History: high blood pressure, taking lisinopril, last 8 months or so.
Testosterone replacement therapy, taking t cypionate, biweekly injections for last 2.5 mounts or so.
Current high or abnormal tests:
T levels now in mid-500s
Estradiol high at 106.
Hematocrit and hemoglobin levels just over normal.
Norepinephrine elevated at 414 (highest end of normal is 444 I think).
Any thoughts or help are appreciated. Going a bit Looney Tunes given I'm working on an average of 1 hr sleep per night these days.

Xposted from introductions thread. Thanks everyone... Appreciate your help!!

Bi weekly Cypionate is a terrible method. Your testosterone and estrogen will spike very high during the first week and significantly drop the following week. You want to do 1 shot/wk minimum(100-150mg/cypionate) to maintain steady blood levels. Preferably 3shots in smaller doses of 30-50mg/wk)per week(MWF). This will not only increase free testosterone more but it will lower estrogen as your estrogen is way too high. Get bloodwork done 2-3 days after your last shot. You want total and free testosterone LC/MS and “ultrasensative Estradiol.” If estrogen is still high you want to incorporate an anti estrogen like arimidex at small doses 3x/wk. start with .25mg MWF and evaluate from there.

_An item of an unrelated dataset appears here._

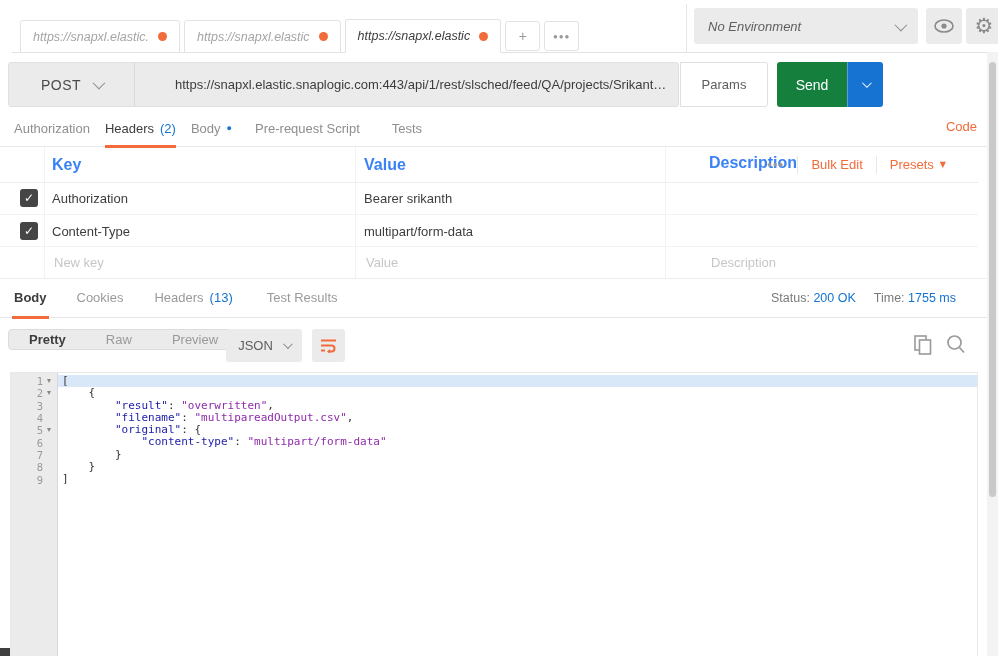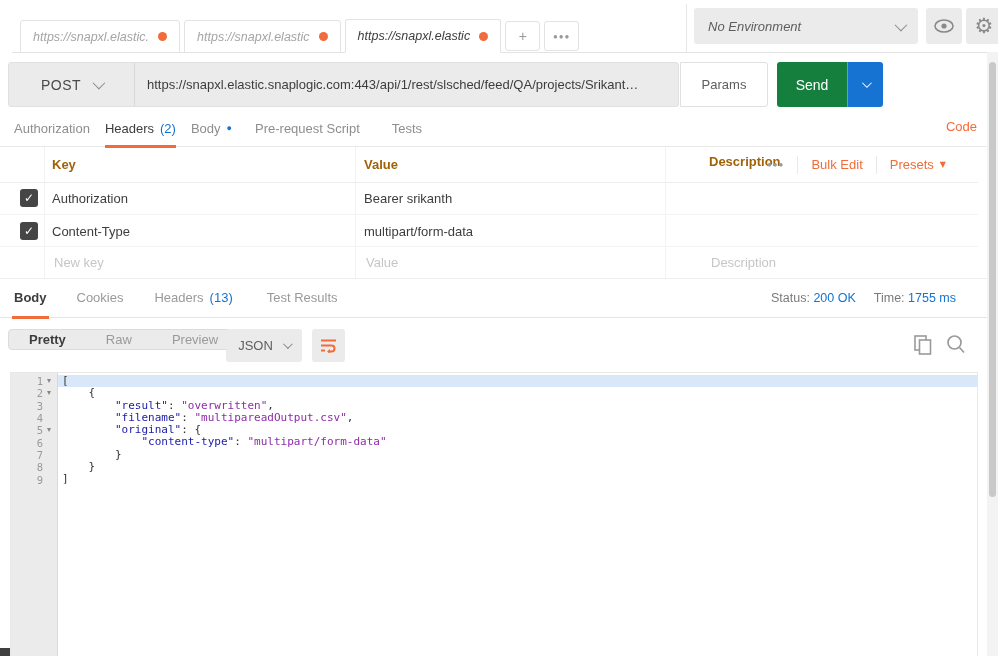"POST" .url-combo { gap: none -> 28px }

Your estrogen is high because you are aromatizing too much from the spike and dip in testosterone. Donate blood once every 4months to lower hemo levels but keep an eye on iron,ferritin and TIBC. If blood pressure is still too high on Lisinopril then you can try adding a low dose of 12.5mg hctz as they work synergistically. Or the new 3rd generation beta blocker Nebivolol is pretty beneficial.

Edited by John250, 20 June 2018 - 04:51 PM.